Whether it’s peeling potatoes to make mash or some roasties, there are plenty of ways to use up these peelings that would otherwise end up in the bin. My favourite tip is to use your leftover potato peels to make some crisps. This is so simple, I saw this tip on Instagram a while ago and couldn’t believe I had never done it before. All you need to do is stick your peelings on a baking tray with a drizzle of olive oil and seasoning, and wait till they are crisp.

How to use old bread

First and foremost, to prolong the shelf life of my bread I generally store it in the freezer and take it out when needed. If you are someone that eats a sandwich on the regular then this might not be needed but as someone that likes bread but doesn’t always eat it in time this works great for me.  If you don’t freeze it, store your bread in a cool and dry place and make sure it is always properly recovered after use. What if you haven’t done this and your bread has started to go stale? Do you just throw it away? Absolutely not! I have seen a lot of tricks for stale bread, whether that’s just dribbling a bit of water on and heating it to freshen it up, making a bread and butter pudding or making breadcrumbs. They are all great. Is it bad to eat this stale bread though? Has it gone ‘bad’? For bread I never really pay attention to the date on the packet, I simple go by my senses and ask myself these questions- does is smell okay and does it look okay? If yes then I eat. I often see people give leftover bread to the birds and ducks but this isn’t really good for them. They can eat it but it isn’t good for them, and mouldy bread is very bad for them. So, try and keep bread for humans and use it all up before the mould appears.

How to use all or almost all of a vegetable

It quite often occurs that when chopping our veg, half of the veg goes in the bin. I have been guilty of this many times, chopping ends off of veg deeming them bad bits. We all do it don’t we. So, what can we do to stop wasting all this veg. There are many fancy ways to use up otherwise wasted food, but often this can be time consuming. Here are some simple ways to use up your veg.

  • Leeks- A great tip is to finely chop the odds and ends of a leek and bake until crisp. These make great toppers for any meals really, a nice egg brunch, a warming soup or can be even be used to spice up a salad.
  • Cauliflower-  Slice the stalk, which often gets tossed, and make cauliflower steaks. Alternatively, you can great them to make cauliflower rice.
  • Any veg leftovers- can be added to water, garlic and herbs and left to simmer for an hour to create a wholesome stock.
  • Celery- Add celery leaves to soups.

Using fruits

With fruit, the problem is less about throwing most of it away, and more about eating it before it goes off. So how can we stop this? Well for one do not buy stuff that we aren’t going to eat in the first place. If this does happen though, we can make things still when fruit is past its prime. This is not to say you should eat fruit with mould growing from it, but rather using blackened bananas and other fruits that maybe bruised or not look too appetising anymore. Here are ways you can use up such fruits:

  • Banana bread- there are so many recipes online to make this lockdown staple.
  • Banana brownies- Yummy brownies using banana, coco powder, peanut butter. The recipe for which can be found here
  • Smoothies- you can add any fruit to a smoothie and its great!
  • Banana pancakes- so easy mash a banana and add two beaten eggs and you have yourself a pancake mixture.
  • Fruit pie- there are so many pie recipes: apple, blackberry the list goes on.
  • Crumbles- apple, blackberry they are all delicious.
  • You can even buy frozen and defrost when you need it!

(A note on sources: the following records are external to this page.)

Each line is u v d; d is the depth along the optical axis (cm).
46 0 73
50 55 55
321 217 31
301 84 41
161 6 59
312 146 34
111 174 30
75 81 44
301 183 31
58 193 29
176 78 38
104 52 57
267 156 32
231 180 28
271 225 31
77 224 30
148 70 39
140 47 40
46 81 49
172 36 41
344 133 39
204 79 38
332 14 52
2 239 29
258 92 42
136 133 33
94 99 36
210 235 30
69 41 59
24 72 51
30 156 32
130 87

When most people buy fruit and veg, they often store it together. Fruit in a fruit bowl and veg altogether too, but is this what is best to prolong the shelf-life of a product? Here are some top tips I have found help keep fruit and veg tasty and stop it from spoiling:

  • Celery in tinfoil
  • Store veg in the bottom of the fridge
  • Keeping bananas as a bunch will keep them from spoiling faster
  • Rinse berries with vinegar
  • Store apples with potatoes as this will prevent the potatoes from sprouting
  • Apples should be kept away from other fruits
  • Put fresh herbs in water like a flower or freeze them with olive oil
  • Keep mushrooms in a brown paper bag to soak up excess moisture
  • Tomatoes at room temp for taste and melons at room temp until cut
  • Remove products with mould ASAP
  • If greens are looking a bit wilted add them to ice cold water


Most people know that throwing old veg, peelings and other food produce in a compost bin is better than throwing it in the bin, but not a lot of people do it. There are various reasons for this. You might not know how to go about doing this, or even have the motivation to compost. So, how can we compost? Well there are a few ways we can go about composting. The easiest way would be to apply for a food waste bin from your council. This small bin can be filled with any food produce and then will be collected with yours bins and the council will compost it themselves. This isn’t available from all councils, but if you’re council don’t offer the food waste bin then you can create your own compost bin. This requires more effort on your part but you get to use the compost to help your garden.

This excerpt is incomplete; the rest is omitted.